“But there is no precise rule: it depends on the individuals, on the circumstances. This holds true also for the secular lords. Sometimes the city magistrates encourage the heretics to translate the Gospel into the vernacular: the vernacular by now is the language of the cities, Latin the language of Rome and the monasteries. And sometimes the magistrates support the Waldensians, because they declare that all, men and women, lowly and mighty, can teach and preach, and the worker who is a disciple after ten days hunts for another whose teacher he can become.”
“And so they eliminate the distinction that makes clerics irreplaceable!”
That’s from Umberto Eco’s The Name of the Rose, and we can see a similar situation happening now among many professional, privileged, and credentialed classes: with the Internet, the cost of being able to “teach and preach” goes down; anyone motivated can learn, or start to learn almost anything, and anyone inclined to teach can start writing or videoing on whatever topic they believe themselves to be an expert in. The key of course is motivation, which is in scant supply now and probably always will be.

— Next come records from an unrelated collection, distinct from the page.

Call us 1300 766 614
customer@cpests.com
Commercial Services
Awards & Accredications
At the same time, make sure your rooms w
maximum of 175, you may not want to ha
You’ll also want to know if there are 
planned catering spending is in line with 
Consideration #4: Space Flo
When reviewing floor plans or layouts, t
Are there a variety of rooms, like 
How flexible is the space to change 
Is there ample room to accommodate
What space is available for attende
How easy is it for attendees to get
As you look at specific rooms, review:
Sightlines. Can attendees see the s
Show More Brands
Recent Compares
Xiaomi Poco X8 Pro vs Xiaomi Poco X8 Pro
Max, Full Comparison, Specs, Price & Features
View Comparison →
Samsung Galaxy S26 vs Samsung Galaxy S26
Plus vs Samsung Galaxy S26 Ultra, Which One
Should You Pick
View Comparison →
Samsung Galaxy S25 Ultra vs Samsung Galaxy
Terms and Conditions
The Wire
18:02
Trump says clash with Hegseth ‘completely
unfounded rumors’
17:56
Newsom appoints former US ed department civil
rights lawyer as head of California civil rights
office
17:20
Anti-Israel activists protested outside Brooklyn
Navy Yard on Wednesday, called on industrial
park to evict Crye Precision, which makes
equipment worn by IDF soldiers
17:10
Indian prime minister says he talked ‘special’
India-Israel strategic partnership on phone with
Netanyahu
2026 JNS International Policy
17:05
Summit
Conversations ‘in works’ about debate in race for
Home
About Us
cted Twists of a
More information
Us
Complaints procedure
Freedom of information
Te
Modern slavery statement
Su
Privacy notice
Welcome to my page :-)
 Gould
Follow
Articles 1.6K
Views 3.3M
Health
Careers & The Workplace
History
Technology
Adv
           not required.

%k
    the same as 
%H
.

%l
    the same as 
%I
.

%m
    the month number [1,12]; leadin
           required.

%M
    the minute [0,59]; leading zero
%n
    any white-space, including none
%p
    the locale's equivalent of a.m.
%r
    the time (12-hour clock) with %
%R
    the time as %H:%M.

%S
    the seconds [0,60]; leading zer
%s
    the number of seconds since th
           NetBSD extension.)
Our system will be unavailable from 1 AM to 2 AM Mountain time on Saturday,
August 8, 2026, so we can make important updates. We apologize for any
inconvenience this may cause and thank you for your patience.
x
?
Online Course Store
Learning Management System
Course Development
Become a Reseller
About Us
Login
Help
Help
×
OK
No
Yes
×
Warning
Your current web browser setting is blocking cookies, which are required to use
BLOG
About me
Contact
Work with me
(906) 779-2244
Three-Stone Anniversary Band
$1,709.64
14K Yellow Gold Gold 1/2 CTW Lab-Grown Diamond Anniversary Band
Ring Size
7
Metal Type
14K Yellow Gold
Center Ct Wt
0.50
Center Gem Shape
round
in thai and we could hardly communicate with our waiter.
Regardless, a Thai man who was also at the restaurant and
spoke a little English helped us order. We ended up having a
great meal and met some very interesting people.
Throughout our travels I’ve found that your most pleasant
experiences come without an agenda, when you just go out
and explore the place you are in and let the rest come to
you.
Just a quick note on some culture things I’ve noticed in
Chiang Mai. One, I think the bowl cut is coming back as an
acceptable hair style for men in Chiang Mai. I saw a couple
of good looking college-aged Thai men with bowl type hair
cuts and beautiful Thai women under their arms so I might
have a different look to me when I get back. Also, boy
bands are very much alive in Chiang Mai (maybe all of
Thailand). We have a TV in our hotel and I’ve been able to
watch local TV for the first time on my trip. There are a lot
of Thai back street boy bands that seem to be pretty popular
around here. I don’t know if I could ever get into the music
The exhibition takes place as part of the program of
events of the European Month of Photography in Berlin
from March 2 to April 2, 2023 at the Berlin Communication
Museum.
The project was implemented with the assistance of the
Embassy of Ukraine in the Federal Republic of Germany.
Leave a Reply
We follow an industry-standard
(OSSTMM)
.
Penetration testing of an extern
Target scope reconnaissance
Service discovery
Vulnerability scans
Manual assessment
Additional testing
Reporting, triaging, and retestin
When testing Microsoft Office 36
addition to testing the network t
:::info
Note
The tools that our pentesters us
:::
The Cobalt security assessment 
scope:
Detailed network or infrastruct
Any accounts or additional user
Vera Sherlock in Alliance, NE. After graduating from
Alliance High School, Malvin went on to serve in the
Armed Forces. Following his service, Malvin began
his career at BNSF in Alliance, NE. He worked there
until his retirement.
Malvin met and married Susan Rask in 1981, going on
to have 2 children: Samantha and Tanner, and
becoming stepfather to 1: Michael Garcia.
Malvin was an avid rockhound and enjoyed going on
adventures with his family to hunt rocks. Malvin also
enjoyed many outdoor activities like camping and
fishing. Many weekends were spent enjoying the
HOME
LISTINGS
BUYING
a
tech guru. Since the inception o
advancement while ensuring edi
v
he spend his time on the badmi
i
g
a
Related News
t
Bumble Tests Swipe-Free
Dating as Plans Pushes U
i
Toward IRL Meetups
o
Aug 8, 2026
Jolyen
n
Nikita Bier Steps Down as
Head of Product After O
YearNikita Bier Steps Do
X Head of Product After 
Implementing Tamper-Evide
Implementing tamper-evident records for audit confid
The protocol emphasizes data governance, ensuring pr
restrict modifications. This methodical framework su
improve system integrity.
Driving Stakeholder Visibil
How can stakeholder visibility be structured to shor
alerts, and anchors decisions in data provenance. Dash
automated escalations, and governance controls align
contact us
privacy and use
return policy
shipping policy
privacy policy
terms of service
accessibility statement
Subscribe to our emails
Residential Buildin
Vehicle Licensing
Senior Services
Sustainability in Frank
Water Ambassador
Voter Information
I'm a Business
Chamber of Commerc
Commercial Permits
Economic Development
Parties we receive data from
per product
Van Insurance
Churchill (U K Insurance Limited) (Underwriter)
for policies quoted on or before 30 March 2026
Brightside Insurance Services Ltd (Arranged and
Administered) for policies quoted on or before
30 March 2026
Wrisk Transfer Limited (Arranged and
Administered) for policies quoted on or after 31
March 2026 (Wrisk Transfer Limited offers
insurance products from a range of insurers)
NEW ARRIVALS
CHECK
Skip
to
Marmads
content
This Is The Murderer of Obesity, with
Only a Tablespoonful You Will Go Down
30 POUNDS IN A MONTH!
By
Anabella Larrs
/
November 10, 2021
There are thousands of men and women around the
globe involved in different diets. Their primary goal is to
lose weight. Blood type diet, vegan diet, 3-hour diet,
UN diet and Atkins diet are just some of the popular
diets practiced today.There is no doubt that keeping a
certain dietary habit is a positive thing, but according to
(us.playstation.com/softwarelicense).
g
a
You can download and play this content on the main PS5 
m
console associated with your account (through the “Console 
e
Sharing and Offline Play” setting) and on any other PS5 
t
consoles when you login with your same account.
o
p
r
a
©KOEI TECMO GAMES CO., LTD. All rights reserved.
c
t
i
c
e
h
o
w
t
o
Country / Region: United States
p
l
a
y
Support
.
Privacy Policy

Whether the existing power structures want to encourage self-learning, like many of the “secular lords” and “city magistrates,” or want to preserve existing institutions, depends on the person speaking and their aims. But “the distinction that makes clerics irreplaceable” is similar to the one that makes professors or other professional teachers irreplaceable. It’s a distinction that’s less important than the knowledge and skill underlying the distinction. Some with the distinction are not very good at their jobs and some without distinction are incredibly skilled. Those lines are blurring. Blurring slowly, to be sure. The language of knowledge is spreading. The issue of credentialing remains, but the number of jobs in which work product is a better examination than formal credentials is probably growing.
Does the average software startup want a famous degree, or an extensive Github repository? Right now I’m sifting through freelance fiction editors, and I’ve asked zero of them where they got their degrees or if they have any. I’m very interested in their sample edits and other novels they’ve edited. Clients almost never ask Seliger + Associates about formal degrees—they want to know if we can get the job done.
In writing this post, I am also conforming to the second of Umberto Eco’s “three ways” of reading The Name of the Rose:
The first category of readers will be taken by the plot and the coupes de scene, and will accept even the long bookish discussions and the philosophical dialogues, because it will sense that the signs, the traces and the revelatory symptoms are nesting precisely in those inattentive pages. The second category will be impassioned by the debate of ideas, and will attempt to establish connections (which the author refuses to authorize) with the present. The third will realize that this text is a textile of other texts, a ‘whodunnit’ of quotations, a book built of books.
Eco published this novel in 1980, around the dawn of the personal computer age and long before the consumer Internet. Whatever connections existed in the 1970s between The Name of the Rose and that era—the ones Eco presumably had in mind, whatever his view of authorization—are not the ones I most notice. That the novel’s correspondences can grow and change with decades make it so powerful and deep. Few works of art transcend their immediate context. This one does. It deals with the eternities much more than the news, though the author has demonstrated in essays his interest in the daily news.
If someone had told me before I read The Name of the Rose that a novel set in 1327 and utterly enmeshed in the recondite politics of Christianity would be one of my favorite novels, I would’ve scoffed. Religion as a subject is of little interest to me, except in meta sense. But sufficiently great novels transcend their context, even as they adapt the language, rhetoric, and world of their context. As Eco’s third category of reader indicates, the novel is composed of many other novels, books, articles, and speech. He has, it seems, 800 years of literary history composted into a single work. Few novels do, and fewer still do so in a novel with an actual plot.